§ **What is expected**
If a line in the entries below holds the string "Check", copy it.

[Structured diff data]
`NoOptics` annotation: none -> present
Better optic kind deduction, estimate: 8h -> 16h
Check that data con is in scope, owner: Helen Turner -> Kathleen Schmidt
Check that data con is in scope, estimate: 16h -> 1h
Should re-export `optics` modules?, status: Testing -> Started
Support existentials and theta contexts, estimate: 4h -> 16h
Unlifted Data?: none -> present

§ **Task solution**
Check that data con is in scope, owner: Helen Turner -> Kathleen Schmidt
Check that data con is in scope, estimate: 16h -> 1h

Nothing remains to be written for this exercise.